Commercial Best Practices for Buying Services Could Save Feds Billions
Published: May 29, 2013
A recent GAO report advocates using commercial best practices for strategic sourcing as a method for gaining efficiencies and reducing federal spending on services contracting.
The federal government spent $307 billion on services in FY2012. The graph below shows the top ten services categories by federal spending levels for FY2012.
GAO examined large commercial companies and their best practices for purchasing services for their enterprise in order to develop recommendations for federal agencies to incorporated similar processes and realize subsequent savings. Officials from the companies GAO profiled reported savings of 4-15% over prior year spending through strategically sourcing the full range of services, such as facilities management, engineering, and information technology.
Similar savings translated to federal agencies would come to $12.3-$46 billion. Federal agencies have sizable opportunities to leverage leading commercial practices to lower costs and maximize the value of the services they buy. GAO reported in September 2012, that large procurement agencies such as DoD and VA only leveraged a small percentage of their buying power through strategic sourcing. GAO also reported these agencies faced challenges in acquiring reliable spending data and analyzing it, applying strategic sourcing to services purchasing, and securing leadership support.
The graph below shows the level of services spending by company interviewed by GAO along with the percentage of realized savings over the prior year.

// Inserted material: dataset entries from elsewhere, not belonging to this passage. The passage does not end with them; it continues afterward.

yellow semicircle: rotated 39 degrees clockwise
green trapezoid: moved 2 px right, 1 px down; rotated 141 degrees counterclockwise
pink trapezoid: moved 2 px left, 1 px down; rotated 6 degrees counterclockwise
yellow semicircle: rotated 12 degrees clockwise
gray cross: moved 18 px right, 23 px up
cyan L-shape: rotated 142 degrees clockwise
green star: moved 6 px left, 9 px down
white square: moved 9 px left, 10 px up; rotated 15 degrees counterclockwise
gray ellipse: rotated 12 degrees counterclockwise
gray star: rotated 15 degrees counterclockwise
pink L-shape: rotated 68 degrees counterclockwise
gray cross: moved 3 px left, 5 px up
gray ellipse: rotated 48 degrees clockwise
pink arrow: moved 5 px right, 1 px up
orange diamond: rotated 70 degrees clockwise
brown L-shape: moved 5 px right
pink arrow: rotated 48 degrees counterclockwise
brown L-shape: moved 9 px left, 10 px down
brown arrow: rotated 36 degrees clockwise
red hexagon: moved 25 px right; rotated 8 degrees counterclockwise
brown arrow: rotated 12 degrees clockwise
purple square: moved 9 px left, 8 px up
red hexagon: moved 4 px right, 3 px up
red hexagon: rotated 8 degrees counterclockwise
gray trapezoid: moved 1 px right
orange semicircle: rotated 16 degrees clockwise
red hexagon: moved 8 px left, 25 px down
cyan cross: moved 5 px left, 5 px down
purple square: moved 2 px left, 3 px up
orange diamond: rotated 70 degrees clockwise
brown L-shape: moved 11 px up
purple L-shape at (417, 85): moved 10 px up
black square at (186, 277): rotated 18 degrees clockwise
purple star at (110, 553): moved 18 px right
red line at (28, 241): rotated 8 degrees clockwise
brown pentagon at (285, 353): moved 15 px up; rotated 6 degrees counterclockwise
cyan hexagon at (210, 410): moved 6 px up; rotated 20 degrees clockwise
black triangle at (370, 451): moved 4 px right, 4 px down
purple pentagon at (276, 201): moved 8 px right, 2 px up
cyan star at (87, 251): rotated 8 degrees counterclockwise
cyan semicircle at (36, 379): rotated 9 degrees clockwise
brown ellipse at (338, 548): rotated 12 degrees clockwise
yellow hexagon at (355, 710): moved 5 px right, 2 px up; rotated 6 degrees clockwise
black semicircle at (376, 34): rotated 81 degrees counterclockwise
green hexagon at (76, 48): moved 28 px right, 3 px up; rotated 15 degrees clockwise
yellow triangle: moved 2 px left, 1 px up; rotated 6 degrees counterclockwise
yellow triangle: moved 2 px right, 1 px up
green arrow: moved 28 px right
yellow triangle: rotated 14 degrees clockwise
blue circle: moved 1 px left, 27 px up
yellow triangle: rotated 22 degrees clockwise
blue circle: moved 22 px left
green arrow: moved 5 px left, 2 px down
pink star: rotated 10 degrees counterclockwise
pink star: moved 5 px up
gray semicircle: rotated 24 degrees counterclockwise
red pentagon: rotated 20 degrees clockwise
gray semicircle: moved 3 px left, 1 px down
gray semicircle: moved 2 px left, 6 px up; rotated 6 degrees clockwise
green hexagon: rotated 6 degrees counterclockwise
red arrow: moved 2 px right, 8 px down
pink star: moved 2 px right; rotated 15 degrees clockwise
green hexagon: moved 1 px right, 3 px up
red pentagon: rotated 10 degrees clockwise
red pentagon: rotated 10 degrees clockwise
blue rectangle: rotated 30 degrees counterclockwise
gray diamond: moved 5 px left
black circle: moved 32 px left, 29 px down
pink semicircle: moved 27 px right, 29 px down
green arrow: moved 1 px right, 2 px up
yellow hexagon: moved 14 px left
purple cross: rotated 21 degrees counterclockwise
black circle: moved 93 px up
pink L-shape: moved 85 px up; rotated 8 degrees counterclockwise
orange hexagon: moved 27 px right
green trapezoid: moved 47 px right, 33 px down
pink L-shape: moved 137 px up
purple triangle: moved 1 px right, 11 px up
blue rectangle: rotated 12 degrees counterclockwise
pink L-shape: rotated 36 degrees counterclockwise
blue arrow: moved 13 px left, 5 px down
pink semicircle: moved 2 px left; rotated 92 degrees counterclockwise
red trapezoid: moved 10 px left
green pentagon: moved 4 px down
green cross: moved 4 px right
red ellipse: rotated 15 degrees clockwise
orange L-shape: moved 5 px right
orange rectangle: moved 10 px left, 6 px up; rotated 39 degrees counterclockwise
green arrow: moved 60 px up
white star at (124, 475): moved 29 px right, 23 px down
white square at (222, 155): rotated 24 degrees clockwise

GAO found that the companies they interviewed followed five foundational principles to leverage spending and market knowledge for more efficient procurement:
- Maintain Spending Visibility
- Centralize Procurement
- Develop Category Strategies
- Focus on Total Cost of Ownership
- Regularly Review Strategies and Tactics
Additionally, companies analyze their spending patterns in terms of two essential variables: the complexity of the service and the number of suppliers for that service. Acquisition of services varies depending on where the services fall in relation to these two variables. The tactics companies use based on the variables fall into four basic categories, depicted in the framework below.
For example, Walmart leverages its company size to compete basic or commodity services that have many suppliers, such as maintenance. But when Dell needs to purchase sophisticated services with few suppliers, such as consulting, it negotiates cost drivers such as labor rates. The framework is dynamic: over the long term, companies seek to reduce complexity and bring in additional suppliers to take advantage of market forces like competition.
GAO recommended that large executive agencies along with OMB, issue guidance, develop metrics, and take other actions to implement buying practices similar to those of the companies profiled. The agencies and OMB concurred.